+++ SOURCE +++

FROM: U.S. JUSTICE DEPARTMENT
Monday, May 19, 2014
Credit Suisse Pleads Guilty to Conspiracy to Aid and Assist U.S. Taxpayers in Filing False Returns
Bank Admits to Helping U.S. Taxpayers Hide Offshore Accounts from IRS; Agrees to Pay $2.6 Billion, Highest Ever Payment in a Criminal Tax Case Investigation Has Also Led to Indictment of Eight Credit Suisse Employees since 2011.
Credit Suisse AG pleaded guilty today to conspiracy to aid and assist U.S. taxpayers in filing false income tax returns and other documents with the Internal Revenue Service (IRS). The guilty plea by the Swiss corporation is the result of a years-long investigation by U.S. law enforcement authorities that has also produced indictments of eight Credit Suisse executives since 2011; two of those individuals have pleaded guilty so far.
The plea agreement, along with agreements made with state and federal partners, provides that Credit Suisse will pay a total of $2.6 billion - $1.8 billion to the Department of Justice for the U.S. Treasury, $100 million to the Federal Reserve, and $715 million to the New York State Department of Financial Services. The plea agreement was filed in the Eastern District of Virginia today. Earlier this year, Credit Suisse paid approximately $196 million in disgorgement, interest and penalties to the Securities and Exchange Commission (SEC) for violating the federal securities laws by providing cross-border brokerage and investment advisory services to U.S. clients without first registering with the SEC. That settlement with the SEC is also reflected in today’s plea agreement. Together, these actions by U.S. law enforcement and state and federal partners appropriately punish Credit Suisse for its past behavior in these matters.

+++ STORED ROWS +++

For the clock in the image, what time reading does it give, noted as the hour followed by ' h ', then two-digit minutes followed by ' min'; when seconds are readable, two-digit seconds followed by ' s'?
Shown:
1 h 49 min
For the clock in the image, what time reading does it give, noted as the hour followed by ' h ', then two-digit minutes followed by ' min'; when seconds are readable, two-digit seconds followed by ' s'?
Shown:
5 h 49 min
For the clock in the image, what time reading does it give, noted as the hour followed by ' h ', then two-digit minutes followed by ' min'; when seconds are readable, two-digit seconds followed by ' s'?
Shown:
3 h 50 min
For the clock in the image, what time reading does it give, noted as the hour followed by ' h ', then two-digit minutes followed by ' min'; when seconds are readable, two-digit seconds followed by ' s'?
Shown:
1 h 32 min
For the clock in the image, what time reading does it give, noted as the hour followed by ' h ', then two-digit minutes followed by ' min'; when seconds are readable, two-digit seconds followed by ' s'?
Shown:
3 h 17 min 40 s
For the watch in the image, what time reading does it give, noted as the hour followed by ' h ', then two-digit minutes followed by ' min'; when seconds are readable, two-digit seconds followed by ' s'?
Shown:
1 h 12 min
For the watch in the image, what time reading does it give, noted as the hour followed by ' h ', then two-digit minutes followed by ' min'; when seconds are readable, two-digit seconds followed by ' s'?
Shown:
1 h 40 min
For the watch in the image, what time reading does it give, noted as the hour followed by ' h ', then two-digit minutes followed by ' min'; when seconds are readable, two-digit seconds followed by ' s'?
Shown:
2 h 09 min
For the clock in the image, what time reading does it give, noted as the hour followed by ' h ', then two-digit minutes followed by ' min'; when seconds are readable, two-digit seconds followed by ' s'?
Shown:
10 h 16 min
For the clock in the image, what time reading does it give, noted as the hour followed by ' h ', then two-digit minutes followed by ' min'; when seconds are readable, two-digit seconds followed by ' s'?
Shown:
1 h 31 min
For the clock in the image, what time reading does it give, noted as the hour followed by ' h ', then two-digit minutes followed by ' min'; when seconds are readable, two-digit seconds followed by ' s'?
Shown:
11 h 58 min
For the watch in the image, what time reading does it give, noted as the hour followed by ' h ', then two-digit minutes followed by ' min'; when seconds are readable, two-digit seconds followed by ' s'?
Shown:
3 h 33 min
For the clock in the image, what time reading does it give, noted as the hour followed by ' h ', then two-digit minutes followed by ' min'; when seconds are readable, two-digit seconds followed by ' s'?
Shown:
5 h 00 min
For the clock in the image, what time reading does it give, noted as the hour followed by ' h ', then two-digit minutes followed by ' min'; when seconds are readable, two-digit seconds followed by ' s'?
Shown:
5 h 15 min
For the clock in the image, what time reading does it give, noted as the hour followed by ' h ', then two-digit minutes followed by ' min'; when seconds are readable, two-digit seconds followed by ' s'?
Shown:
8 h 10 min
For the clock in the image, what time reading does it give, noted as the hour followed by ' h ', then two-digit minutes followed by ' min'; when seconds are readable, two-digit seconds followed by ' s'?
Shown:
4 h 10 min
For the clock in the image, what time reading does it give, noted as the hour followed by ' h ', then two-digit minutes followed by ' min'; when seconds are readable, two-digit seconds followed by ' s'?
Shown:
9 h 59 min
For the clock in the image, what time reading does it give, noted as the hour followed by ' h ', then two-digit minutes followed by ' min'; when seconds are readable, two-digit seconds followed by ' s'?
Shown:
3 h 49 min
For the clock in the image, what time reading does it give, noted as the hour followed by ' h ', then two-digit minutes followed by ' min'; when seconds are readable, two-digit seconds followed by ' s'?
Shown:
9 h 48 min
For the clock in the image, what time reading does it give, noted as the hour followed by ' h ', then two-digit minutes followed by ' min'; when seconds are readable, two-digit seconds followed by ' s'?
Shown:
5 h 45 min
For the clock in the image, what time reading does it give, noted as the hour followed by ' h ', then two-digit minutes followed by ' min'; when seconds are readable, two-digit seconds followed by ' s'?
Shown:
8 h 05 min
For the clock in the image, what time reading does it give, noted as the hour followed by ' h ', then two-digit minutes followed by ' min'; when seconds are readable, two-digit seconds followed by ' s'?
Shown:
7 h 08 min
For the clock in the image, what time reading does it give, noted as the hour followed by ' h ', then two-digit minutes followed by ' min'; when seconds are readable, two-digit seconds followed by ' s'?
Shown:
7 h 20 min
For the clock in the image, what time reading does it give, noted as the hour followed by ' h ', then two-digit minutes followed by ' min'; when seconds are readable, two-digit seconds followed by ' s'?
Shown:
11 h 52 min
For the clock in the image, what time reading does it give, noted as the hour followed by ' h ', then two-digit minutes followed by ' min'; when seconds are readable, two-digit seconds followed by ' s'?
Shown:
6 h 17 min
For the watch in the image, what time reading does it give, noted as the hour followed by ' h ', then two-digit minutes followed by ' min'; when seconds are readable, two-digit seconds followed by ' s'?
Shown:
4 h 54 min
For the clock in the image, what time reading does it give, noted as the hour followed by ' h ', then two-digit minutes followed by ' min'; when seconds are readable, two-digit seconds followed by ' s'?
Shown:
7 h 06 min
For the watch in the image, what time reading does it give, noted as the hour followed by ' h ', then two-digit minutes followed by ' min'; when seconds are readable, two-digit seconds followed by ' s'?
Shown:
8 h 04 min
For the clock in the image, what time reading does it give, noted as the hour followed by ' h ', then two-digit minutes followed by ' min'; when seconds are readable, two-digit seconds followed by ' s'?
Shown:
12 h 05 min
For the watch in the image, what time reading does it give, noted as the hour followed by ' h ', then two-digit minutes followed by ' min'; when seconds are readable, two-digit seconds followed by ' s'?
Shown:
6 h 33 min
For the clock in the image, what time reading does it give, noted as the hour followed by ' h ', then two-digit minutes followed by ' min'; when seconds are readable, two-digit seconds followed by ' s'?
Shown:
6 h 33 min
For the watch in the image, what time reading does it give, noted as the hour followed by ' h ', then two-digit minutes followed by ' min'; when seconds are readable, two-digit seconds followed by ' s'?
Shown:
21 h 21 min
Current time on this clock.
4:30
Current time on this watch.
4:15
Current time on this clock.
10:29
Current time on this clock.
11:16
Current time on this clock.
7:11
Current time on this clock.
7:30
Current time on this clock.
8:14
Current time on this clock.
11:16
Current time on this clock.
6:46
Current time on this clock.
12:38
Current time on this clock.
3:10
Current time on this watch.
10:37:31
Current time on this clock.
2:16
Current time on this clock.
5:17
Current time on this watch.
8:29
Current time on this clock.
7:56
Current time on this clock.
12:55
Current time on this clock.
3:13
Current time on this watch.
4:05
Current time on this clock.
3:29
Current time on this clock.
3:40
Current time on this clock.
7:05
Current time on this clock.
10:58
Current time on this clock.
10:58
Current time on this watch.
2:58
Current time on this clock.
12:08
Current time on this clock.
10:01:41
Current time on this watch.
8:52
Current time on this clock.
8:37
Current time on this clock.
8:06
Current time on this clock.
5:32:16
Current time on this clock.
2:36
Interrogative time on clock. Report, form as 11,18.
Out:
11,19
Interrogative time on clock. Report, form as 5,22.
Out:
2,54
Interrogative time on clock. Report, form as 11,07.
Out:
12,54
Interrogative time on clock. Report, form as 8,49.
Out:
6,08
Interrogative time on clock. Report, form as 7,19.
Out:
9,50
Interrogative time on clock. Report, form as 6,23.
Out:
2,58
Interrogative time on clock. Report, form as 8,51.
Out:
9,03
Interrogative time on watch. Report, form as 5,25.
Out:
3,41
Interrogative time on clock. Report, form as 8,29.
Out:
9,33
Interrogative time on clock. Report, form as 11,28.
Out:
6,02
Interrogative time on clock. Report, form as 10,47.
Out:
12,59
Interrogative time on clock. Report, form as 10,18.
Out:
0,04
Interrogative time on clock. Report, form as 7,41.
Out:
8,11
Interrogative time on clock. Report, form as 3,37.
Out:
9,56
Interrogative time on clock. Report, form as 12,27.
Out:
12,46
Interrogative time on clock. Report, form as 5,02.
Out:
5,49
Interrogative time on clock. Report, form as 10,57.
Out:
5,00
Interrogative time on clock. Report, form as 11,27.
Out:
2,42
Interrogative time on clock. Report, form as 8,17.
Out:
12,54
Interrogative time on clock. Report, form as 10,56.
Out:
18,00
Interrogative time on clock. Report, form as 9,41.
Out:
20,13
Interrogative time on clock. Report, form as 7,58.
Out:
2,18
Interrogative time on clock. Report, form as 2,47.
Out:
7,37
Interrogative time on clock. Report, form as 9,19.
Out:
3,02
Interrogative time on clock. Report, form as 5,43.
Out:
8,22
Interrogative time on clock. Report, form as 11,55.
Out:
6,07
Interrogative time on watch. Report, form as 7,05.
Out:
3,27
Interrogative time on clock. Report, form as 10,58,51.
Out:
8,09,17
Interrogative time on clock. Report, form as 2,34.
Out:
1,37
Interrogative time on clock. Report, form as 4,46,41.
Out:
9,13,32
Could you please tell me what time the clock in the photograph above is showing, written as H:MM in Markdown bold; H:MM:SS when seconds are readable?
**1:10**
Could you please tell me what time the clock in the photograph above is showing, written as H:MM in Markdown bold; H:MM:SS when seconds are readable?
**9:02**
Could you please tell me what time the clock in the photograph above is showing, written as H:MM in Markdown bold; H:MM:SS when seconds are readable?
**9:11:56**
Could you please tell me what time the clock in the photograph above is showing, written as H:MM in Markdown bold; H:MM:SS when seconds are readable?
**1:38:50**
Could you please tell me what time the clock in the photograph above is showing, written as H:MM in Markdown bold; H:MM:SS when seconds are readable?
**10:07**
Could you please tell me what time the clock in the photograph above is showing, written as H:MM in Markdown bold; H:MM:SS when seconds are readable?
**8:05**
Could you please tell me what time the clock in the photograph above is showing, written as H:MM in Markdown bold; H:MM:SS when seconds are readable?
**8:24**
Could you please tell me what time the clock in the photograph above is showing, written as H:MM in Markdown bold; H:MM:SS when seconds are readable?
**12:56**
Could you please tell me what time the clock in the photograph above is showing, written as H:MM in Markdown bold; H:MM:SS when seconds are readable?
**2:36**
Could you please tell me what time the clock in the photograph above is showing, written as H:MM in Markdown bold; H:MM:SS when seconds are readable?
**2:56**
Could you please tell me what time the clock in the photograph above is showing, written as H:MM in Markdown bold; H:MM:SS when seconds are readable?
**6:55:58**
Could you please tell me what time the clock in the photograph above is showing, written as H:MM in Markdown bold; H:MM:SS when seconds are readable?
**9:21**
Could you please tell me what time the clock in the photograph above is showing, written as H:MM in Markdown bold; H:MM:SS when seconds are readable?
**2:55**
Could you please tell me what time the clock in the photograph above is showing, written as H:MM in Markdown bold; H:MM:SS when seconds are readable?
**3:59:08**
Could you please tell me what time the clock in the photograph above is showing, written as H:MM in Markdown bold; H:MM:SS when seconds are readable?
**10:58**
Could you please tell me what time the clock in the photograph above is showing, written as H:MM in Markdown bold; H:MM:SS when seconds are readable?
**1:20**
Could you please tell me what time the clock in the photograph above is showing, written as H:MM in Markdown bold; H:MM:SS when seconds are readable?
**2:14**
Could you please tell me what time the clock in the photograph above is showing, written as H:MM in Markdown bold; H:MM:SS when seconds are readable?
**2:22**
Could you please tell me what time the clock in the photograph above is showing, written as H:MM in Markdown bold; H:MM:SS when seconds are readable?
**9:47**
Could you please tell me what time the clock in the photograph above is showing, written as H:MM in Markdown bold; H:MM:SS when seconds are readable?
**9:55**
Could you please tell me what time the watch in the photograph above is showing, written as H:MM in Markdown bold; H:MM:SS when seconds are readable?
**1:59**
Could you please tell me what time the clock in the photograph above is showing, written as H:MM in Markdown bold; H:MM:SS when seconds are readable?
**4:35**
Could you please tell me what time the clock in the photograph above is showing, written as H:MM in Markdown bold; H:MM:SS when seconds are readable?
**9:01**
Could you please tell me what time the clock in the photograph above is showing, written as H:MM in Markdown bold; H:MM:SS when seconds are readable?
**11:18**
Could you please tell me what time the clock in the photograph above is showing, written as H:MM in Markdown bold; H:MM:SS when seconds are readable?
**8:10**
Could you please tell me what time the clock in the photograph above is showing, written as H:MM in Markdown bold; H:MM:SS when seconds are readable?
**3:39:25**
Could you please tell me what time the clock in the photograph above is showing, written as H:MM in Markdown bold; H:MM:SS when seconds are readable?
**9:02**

+++

◆ **EXERCISE 1**: Check each statement against the Justice Department release and answer yes or no, quoting the words that decide it: (a) Credit Suisse agreed to pay $2.6 billion in total. (b) The plea agreement was filed in the Southern District of New York. (c) All eight indicted Credit Suisse executives have pleaded guilty.
◆ **EXERCISE 2**: Repeat the Justice Department release word for word from "Credit Suisse AG" to "guilty so far.".
The data have no connection to the Justice Department release.

◆ **RESPONSE 1**:
(a) Yes: "Credit Suisse will pay a total of $2.6 billion"
(b) No: "The plea agreement was filed in the Eastern District of Virginia today."
(c) No: "two of those individuals have pleaded guilty so far."

◆ **RESPONSE 2**:
Credit Suisse AG pleaded guilty today to conspiracy to aid and assist U.S. taxpayers in filing false income tax returns and other documents with the Internal Revenue Service (IRS). The guilty plea by the Swiss corporation is the result of a years-long investigation by U.S. law enforcement authorities that has also produced indictments of eight Credit Suisse executives since 2011; two of those individuals have pleaded guilty so far.